SOURCE : Cass. com. 9 juillet 2013, n° 11-27.235, FS-P+B
I –
Revenons à notre litige entre nos 2 associés majoritaires et minoritaires, qui a fait l’objet d’un précédent commentaire[1]. Très succinctement, rappelons que le minoritaire reprochant au majoritaire de détourner les biens de la société dans laquelle ils étaient associés, le majoritaire avait imaginé sans succès, mettre en place diverses procédures pour parvenir à l’exclusion de son associé, trop encombrant.
C’est ainsi que contestant devant les juridictions consulaires la légalité de son exclusion prononcée par l’assemblée sur le seul vote de son associé majoritaire, celui-ci expliquant que l’exclusion dont il était victime, était une réponse au moyen qu’il développait selon lequel le majoritaire abusait des biens et des crédits de la société, avait sollicité et obtenu, tant en première instance, qu’en appel, la désignation d’un expert, avec mission d’examiner la légitimité des différents détournements portés au passif du majoritaire.
Le Tribunal de Commerce va confirmer l’exclusion de l’associé minoritaire, mais en revanche, au visa de l’article 145, ordonner une mesure d’expertise, en reprenant à l’identique le projet de mission proposé par le minoritaire. En cause d’appel, la Cour d’Appel de DOUAI réformait la décision en ce qu’elle avait légitimé l’exclusion et au contraire, annulait l’assemblée générale qui avait prononcé l’exclusion du minoritaire, mais corrélativement, confirmait la décision de la juridiction consulaire sur la mesure d’expertise qui avait été ordonnée.
Mécontent, le majoritaire saisissait la Cour de Cassation, laquelle dans sa décision précédemment commentée, confirmait l’arrêt de la Cour d’Appel de DOUAI dans sa partie qui censurait tant le jugement du Tribunal de Commerce frappé d’appel, que la décision votant l’exclusion de l’associé minoritaire.
En revanche, la Cour cassait l’arrêt de la Cour d’Appel sur la partie qui confirmait la nomination d’un expert au visa de l’article 145 du Code de Procédure Civile.
Sur ce point, l’enseignement qu’elle fournit est aussi intéressant que la première partie de cette décision.
II –
Tout d’abord, l’arrêt rappelle les conditions dans lesquelles l’associé minoritaire avait formé sa demande :
« Attendu que pour confirmer le jugement en ce qu’il ordonne une mesure d’expertise sur le fondement de l’article 145 du Code de Procédure Civile, l’arrêt relève que M. B… fait valoir qu’il entend se ménager des éléments de preuve susceptibles de lui être utiles dans l’optique d’une action en responsabilité contre le dirigeant de la société L… ; qu’il retient qu’il s’agit là d’un motif légitime de conserver ou d’établir avant tout procès la preuve de faits dont pourrait dépendre la solution d’un litige. »

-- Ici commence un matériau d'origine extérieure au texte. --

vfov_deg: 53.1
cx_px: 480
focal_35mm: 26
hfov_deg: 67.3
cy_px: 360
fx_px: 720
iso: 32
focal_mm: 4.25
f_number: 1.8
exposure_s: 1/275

Et la Cour de censurer la Cour d’Appel de DOUAI au motif ci-après repris :
« Attendu qu’en statuant ainsi, alors que les mesures d’instruction ne peuvent être ordonnées sur le fondement de l’article 145 du code de procédure civile que sur requête ou en référé, avant tout procès, la cour d’appel, qui n’a pas statué en qualité de juge des requêtes ou des référés, a excédé ses pouvoirs et violé le texte susvisé. »

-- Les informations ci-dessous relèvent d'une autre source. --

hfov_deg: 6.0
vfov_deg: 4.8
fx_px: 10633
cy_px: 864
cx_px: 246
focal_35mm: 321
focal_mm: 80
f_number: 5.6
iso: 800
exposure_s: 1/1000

Nous savons désormais que l’expertise in futurum ne peut pas être demandée devant les juridictions du fond, même si comme en l’espèce, cette demande s’inscrit en connexité avec un litige plus global entre associés.
Cette décision était-elle évidente ? Une réponse négative s’impose. En effet, le minoritaire, sur la base du principe selon lequel qui peut le plus peut le moins, avait légitimement sur la base de la connexité des moyens développés par les associés, saisi la juridiction du fond en considérant que finalement ce que le Juge des référés peut ordonner, la juridiction saisie au fond, peut également le faire.

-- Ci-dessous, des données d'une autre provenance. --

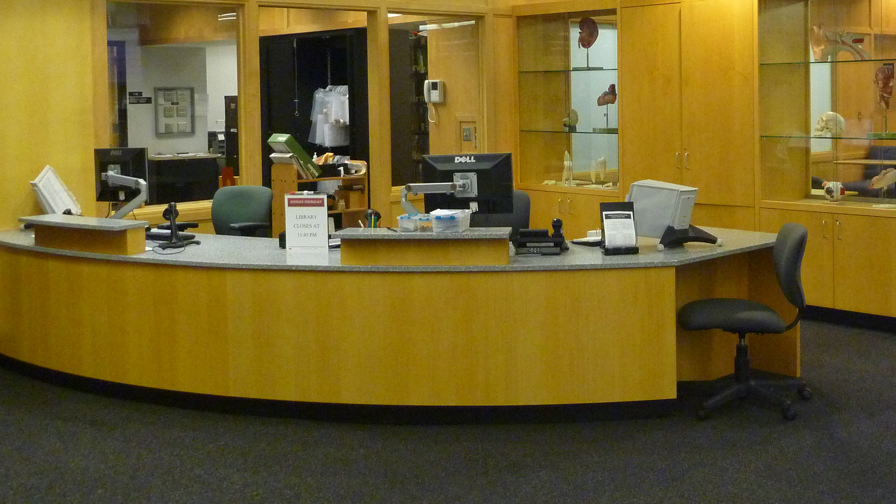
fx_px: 1117
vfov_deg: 25.1
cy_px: 126
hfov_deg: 43.0
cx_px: 617
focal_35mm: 47
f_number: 3.3
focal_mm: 4.9
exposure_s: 1/30
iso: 400
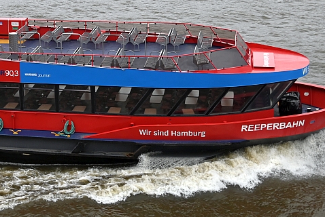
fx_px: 678
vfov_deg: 18.1
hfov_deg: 26.1
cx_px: 37
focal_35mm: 75
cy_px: 44
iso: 400
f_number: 4
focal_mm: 35
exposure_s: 1/250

En statuant de manière contraire, la Cour de Cassation affirme de façon nette l’autonomie des pouvoirs du Juge des référés par rapport à la juridiction du fond. Ainsi, doit-on désormais admettre que le Juge des référés dispose de pouvoirs que n’a pas la juridiction du fond.
Est-ce un drame pour notre associé minoritaire ? Un contretemps sûrement, mais il lui appartient désormais, suivant les enseignements de la Cour de Cassation, de saisir les juridictions des référés de la même demande, pour parvenir à la fin de son expertise.